Posted October 25th, 2021 in Virtual reality for your business

Virtual reality has been very popular recently as vendors release systems designed to take users inside an artificial, but very realistic, world.

Businessman wearing virtual reality headset while using laptop against colleagues in creative office.jpeg

While most virtual reality systems released thus far have been based on mobile devices, high-definition systems that use data served by an enterprise-class workstation are on the near horizon. What you might not realize is that business applications are likely to represent most VR hardware sold for the next four or five years.

Why VR for business?

Virtual reality won't come into the enterprise because employees want better game graphics.

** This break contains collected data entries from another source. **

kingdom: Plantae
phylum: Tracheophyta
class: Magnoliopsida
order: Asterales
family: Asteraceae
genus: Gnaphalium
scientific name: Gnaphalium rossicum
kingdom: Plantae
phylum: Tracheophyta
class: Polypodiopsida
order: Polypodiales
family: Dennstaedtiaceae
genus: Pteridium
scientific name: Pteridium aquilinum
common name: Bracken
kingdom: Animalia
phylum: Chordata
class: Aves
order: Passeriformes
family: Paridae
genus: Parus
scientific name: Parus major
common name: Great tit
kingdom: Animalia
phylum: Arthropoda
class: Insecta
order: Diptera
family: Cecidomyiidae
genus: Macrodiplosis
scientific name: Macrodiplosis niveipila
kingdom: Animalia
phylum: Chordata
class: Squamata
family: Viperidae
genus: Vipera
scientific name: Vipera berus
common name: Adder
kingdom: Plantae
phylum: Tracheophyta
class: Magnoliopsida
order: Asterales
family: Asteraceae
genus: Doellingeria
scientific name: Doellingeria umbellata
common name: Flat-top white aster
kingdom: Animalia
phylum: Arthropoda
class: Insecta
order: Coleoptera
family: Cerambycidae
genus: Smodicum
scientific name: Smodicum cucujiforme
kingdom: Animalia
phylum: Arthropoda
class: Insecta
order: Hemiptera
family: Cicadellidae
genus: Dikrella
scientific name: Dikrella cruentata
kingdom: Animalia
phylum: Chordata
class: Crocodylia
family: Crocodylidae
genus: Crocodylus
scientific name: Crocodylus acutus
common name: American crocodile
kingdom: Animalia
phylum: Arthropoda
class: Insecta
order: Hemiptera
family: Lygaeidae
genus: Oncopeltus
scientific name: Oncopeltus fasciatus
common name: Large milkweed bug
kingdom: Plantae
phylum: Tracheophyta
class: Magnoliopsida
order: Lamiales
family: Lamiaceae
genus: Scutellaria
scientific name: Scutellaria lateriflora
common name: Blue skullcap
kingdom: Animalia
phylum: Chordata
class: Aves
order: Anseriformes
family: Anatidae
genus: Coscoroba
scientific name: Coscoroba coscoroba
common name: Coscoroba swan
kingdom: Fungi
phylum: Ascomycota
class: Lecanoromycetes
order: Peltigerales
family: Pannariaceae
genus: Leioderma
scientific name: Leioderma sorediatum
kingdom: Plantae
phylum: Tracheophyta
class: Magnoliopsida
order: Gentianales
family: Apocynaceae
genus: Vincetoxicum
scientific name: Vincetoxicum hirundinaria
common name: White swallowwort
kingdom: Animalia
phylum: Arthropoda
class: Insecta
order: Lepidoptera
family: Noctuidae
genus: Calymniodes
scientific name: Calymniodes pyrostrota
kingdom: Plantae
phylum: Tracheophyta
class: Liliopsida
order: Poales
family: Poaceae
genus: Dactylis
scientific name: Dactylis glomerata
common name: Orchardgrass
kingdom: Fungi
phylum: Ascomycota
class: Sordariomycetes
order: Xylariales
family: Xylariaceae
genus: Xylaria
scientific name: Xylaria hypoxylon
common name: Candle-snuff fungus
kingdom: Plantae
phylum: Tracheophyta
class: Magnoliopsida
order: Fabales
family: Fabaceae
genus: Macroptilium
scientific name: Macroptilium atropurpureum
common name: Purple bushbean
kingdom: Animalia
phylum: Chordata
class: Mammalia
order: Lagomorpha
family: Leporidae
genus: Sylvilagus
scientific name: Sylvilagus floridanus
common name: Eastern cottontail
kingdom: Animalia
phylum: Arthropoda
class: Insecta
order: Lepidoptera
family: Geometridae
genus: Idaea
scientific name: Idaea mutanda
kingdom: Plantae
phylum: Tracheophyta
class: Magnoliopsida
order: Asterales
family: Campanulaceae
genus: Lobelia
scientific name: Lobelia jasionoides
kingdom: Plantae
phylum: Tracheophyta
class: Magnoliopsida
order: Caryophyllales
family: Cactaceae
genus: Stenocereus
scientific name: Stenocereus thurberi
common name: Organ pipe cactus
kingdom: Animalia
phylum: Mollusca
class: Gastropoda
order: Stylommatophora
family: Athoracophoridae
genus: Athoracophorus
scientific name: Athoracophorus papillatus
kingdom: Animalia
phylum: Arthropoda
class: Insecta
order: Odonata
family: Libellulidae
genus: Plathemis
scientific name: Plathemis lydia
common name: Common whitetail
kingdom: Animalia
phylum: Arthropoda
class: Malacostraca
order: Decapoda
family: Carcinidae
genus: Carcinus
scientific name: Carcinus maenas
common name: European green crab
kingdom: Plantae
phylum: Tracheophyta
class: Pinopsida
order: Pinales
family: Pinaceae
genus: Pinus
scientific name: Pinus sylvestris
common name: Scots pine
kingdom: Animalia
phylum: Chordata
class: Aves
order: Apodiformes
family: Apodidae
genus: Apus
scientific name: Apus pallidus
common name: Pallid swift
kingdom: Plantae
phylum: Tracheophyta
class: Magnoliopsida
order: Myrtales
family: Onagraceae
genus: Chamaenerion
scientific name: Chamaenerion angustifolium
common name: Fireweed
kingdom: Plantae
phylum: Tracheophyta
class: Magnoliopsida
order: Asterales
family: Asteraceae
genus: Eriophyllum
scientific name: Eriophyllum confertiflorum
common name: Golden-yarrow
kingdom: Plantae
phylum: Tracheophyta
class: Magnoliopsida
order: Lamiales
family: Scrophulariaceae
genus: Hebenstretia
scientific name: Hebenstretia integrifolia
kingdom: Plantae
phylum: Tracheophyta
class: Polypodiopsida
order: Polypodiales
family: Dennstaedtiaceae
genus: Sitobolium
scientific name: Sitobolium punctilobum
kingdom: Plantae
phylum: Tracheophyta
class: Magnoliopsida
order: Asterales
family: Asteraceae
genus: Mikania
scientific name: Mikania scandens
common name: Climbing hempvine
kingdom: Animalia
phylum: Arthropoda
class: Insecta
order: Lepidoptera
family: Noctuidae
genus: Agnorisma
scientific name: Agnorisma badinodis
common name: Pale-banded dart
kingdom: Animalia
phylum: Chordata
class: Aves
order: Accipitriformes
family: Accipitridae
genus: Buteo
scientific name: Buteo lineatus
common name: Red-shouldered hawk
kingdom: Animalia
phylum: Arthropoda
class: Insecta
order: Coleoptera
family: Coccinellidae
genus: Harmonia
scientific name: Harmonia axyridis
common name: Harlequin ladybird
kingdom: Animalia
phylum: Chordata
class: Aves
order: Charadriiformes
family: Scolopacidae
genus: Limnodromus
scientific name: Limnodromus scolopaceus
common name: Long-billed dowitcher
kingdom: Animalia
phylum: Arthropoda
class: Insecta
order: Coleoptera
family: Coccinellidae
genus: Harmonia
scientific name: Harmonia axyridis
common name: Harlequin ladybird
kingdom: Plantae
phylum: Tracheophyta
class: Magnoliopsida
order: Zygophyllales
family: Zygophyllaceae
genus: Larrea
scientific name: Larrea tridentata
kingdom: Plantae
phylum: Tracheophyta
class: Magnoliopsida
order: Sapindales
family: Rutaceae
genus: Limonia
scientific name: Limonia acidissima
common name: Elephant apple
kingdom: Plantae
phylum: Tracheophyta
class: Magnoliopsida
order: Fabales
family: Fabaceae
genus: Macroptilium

Instead, business-data visualization and shared technical data analysis will, for most enterprise users, be the applications that justify bringing virtual reality into a business setting.

Big data analysis has led many data scientists to realize that there must be some new way to see the data driven by the analysis. Simple rows and columns on a spreadsheet won't be able to handle the requirements when companies start analyzing data sets that can be measured in multiple petabytes.

Virtual reality headsets allow an analyst to move into the data, see visualizations from three dimensions, and have a better understanding of the complex relationships that can exist between different types and sources of data.

While those in the back office are analyzing data, field representatives have to deal with intensely complex systems that must be deployed and repaired in the field. Virtual reality is a mechanism that can let multiple technicians work on a system simultaneously, sharing information on the systems in the field and sharing knowledge that has come from working with the systems to keep them operating and safe.

The ideal workstation for VR

The two biggest considerations for a workstation that will be used for virtual reality are the CPU and the graphics co-processor.

Graphics

The graphics co-processor is easy to understand. When the organization wants to share a virtual-reality experience, there's no getting away from the workstation's requirement that the graphics be fast and very capable.

CPU

Even with the speed of the best co-processor, there are chances for things to go wrong with the display. The graphics co-processor has to be given data to display. That's the job of the CPU, and it has to be within a generation of modern if it's going to have any chance of presenting enough data to the graphics processor to keep the display flowing smoothly.

The CPU and GPU must work together because jerkiness and slowness in virtual reality are some of the surest paths to user sickness. When companies running beta tests for virtual reality ran user tests, they found that the jerky disconnect between user reality and terminals on the floor of the data center was enough to make users nauseous.

Ensure that your servers can turn out data efficiently and that your workstation hardware (especially CPU and GPU) are up to the demands of VR, and you'll give your business units a competitive advantage that won't go back to "small" any time in the next five years.